Soru, in modo encomiabile, immaginava fra 20 anni una Sardegna con un altissimo indice di Cultura; Bene, è al corrente che i militari sono fin d'ora tutti diplomati e laureati? Che la Regione sarebbe da subito sgravata da un grande onere formativo? A Soru voglio inoltre, sinceramente, dire questo: alle ultime elezioni Regionali si è sentito tradito dai compagni di Partito e da quelle popolazioni verso le quali si era maggiormente prodigato (non può certo dire di essere stato tradito dai militari in quanto li ha sempre apertamente osteggiati), non crede sia venuto il momento di confrontare le proprie opinioni con galantuomini in divisa, che avranno anche difetti, ma anche un DNA che individua nel tradimento il difetto peggiore?
7. Francesco
27/01/2010 04:02
SI ALLE SERVITU' MILITARI, NO AI POLIGONI.

Si alle servitù militari intese come edifici per uffici e SI' a tutto cio' che in generale rende indisponibile il territorio al popolo sardo.Visto e considerato che la gestione del territorio è in mano dei soliti imprenditori cementificatori, Cualbu Zuncheddu ecc. Visto e considerato che non esiste più una corretta pianificazione e gestione del territorio, che siamo in una giungla urbanistica

DICO W le caserme.

Provate a pensare cosa succederà a Calamosca a Cagliari, fra poco tempo, quando passeranno in mano del comune tutti gli spazi ora militari.Palazzi palazzi palazzi , forte urbanizzazione in uno dei pochi posti ancora vergini della città.La cosa triste e che quando vedrò Calamosca cementificata la colpa sarà anche di Renato Soru.Quando ponete la domanda: "vuoi abbattere le servitù militari?", completatela in:"vuoi abbattere le servitù militari?ed al posto cementifichiamo tutto?".

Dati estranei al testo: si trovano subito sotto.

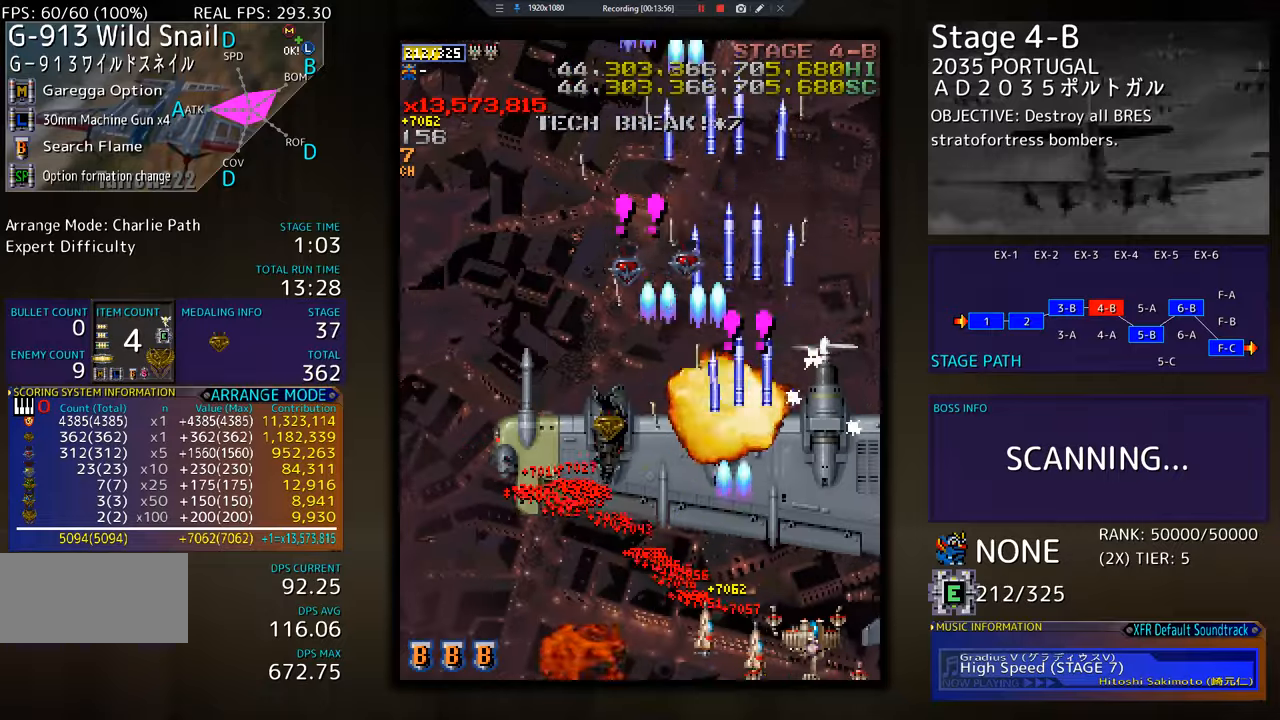
{"buttons": [], "events": [[50, "DPAD_UP", "down"], [100, "DPAD_RIGHT", "up"], [117, "DPAD_UP", "up"], [233, "DPAD_RIGHT", "down"], [367, "DPAD_DOWN", "down"], [417, "DPAD_RIGHT", "up"], [484, "DPAD_DOWN", "up"]]}
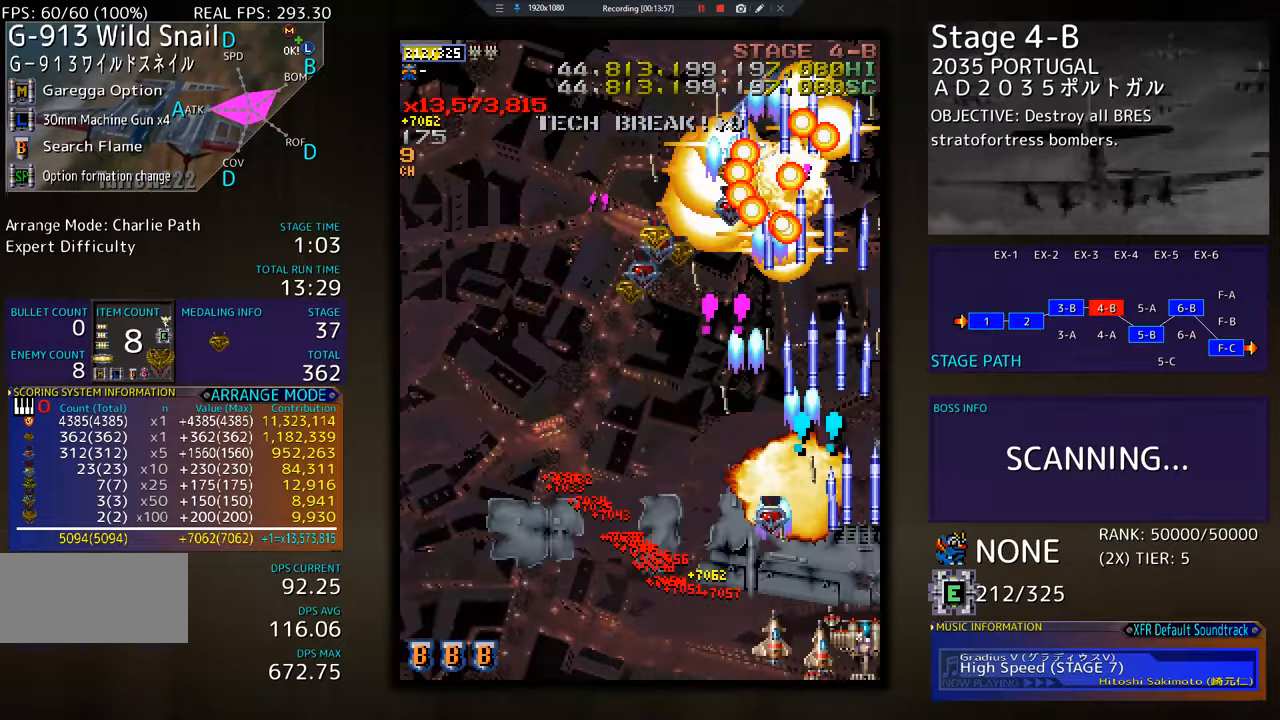
{"buttons": ["DPAD_UP", "DPAD_LEFT"], "events": [[17, "DPAD_LEFT", "down"], [167, "DPAD_LEFT", "up"], [267, "DPAD_UP", "down"], [334, "DPAD_UP", "up"], [434, "DPAD_LEFT", "down"], [434, "DPAD_UP", "down"]]}
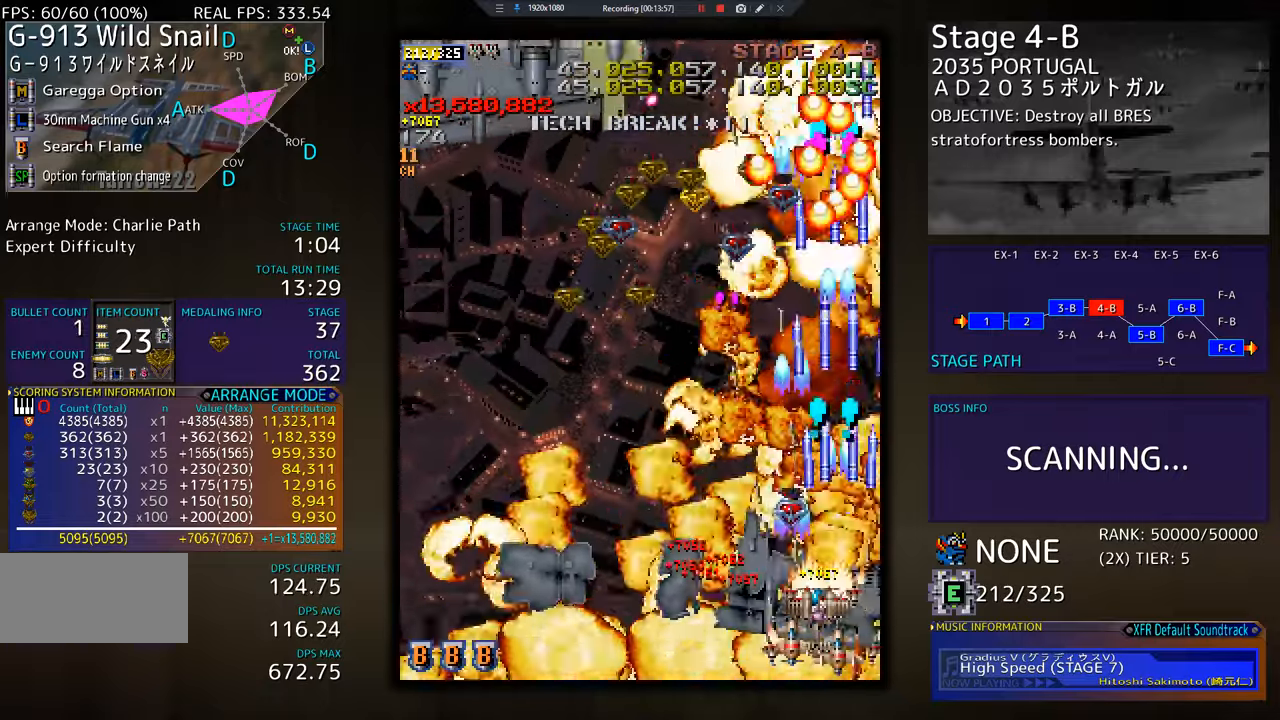
{"buttons": ["DPAD_DOWN", "DPAD_LEFT"], "events": [[33, "DPAD_UP", "up"], [50, "DPAD_LEFT", "up"], [167, "DPAD_LEFT", "down"], [200, "DPAD_LEFT", "up"], [317, "DPAD_DOWN", "down"], [317, "DPAD_LEFT", "down"], [350, "DPAD_DOWN", "up"], [383, "DPAD_LEFT", "up"], [484, "DPAD_LEFT", "down"], [500, "DPAD_DOWN", "down"]]}
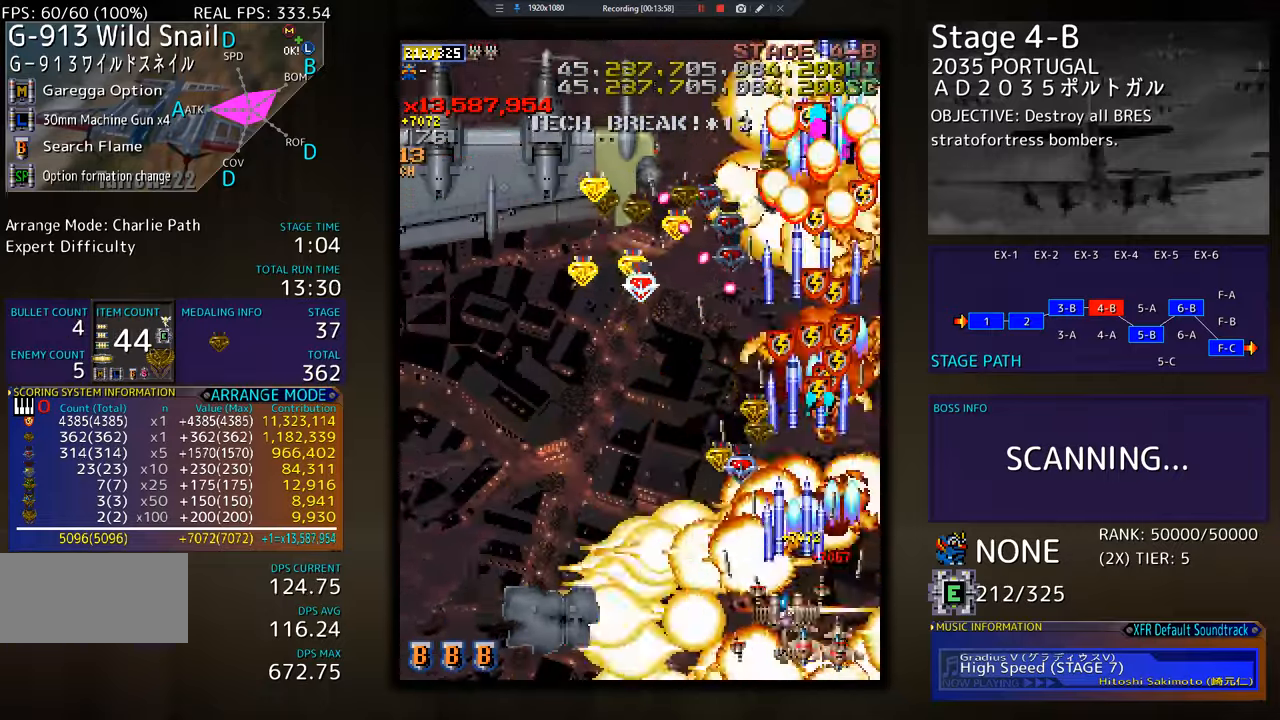
{"buttons": ["DPAD_LEFT"], "events": [[50, "DPAD_DOWN", "up"], [84, "DPAD_LEFT", "up"], [167, "DPAD_DOWN", "down"], [167, "DPAD_LEFT", "down"], [217, "DPAD_DOWN", "up"], [417, "DPAD_LEFT", "up"], [467, "DPAD_LEFT", "down"]]}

PS:Questo discorso esula dai poligoni che ci uccidono.
6. paolo
26/01/2010 20:16
Le servitù miltari in Sardegna e nella città di Cagliari sono diminuite enormente grazie all'accordo del marzo 2007 tra il Presidente della Regione Sardegna Renato Soru e il sottosegratario alla Difesa Emidio Casula molti di questi beni sono già stati trasferiti nella disponibilità della Regione Sardegna e sono attualmente inutilizzati e in totale abbandono giusto per fare qualche esempio; sul colle di Monte urpinu c'è l'ex deposito dell'Aeronautica che è di circa 15 ettari con degli stabili che potrebbero essere utilzzati per attività sociali e ricreative ed è seplicemente custodito con servizio di gurdiania. La casa del comandante dell' ex deposito tra via is Guadazzonis e via Cagna oltre 200 metri quadri e circa 5000 metri di giardino è in totale abbandono.L'ex deposito della Marina sul versante di monte Urpinu versante via dei Conversi circa 13 ettari è ancora in mano ad un custode. Infine l'ex sede Cral della marina in via dei conversi è stata occupata da abusivi. Quindi non solo bisogna dismettere le servitù militari ma bisogna che queste siano anche riutilizzate e il loro utilizzo deve avvenire dopo un dibattico pubblico dove vengono coinvolti cittadini associazioni ed amministratori.
5. Remundu
26/01/2010 19:25
Marzani ha fattu votu
de faede unu cunillu,
ma si ides su fillu
est marzaneddu e totu.
4. chichibbio
26/01/2010 10:43
@ Antonio: I fondi destinati alla Sardegna sono ripartiti tra i comuni i cui territori sono gravati dalle servitù. In particolare un decreto del presidente del consiglio individua quali sono le regioni d'italia maggiormente gravate delle servitù, Sardegna, Friuli, Trentino, Valle d'Aosta e Sicilia. La legge 104 del 1990 stabilisce inoltre che i soldi siano destinati a finanziare opere pubbliche. Una delibera della giunta regionale stabilirà i criteri di ripartizione tra i comuni sardi che immagino siano Perdas, Arbus, Villasor, Decimo, Villaputzu, Teulada, Villagrande, Sant'Anna Arresi. Forse ne ho dimenticato qualcuno. Vale la pena osservare che nel passato la quota sarda era del 59,67% ora questa quota è cresciuta fino al 68%. Significa che ci stanno dando più soldi o perchè è cresciuta l'incidenza in sardegna o è diminuita nelle altre regioni. Il risultato finale è comunque allarmante.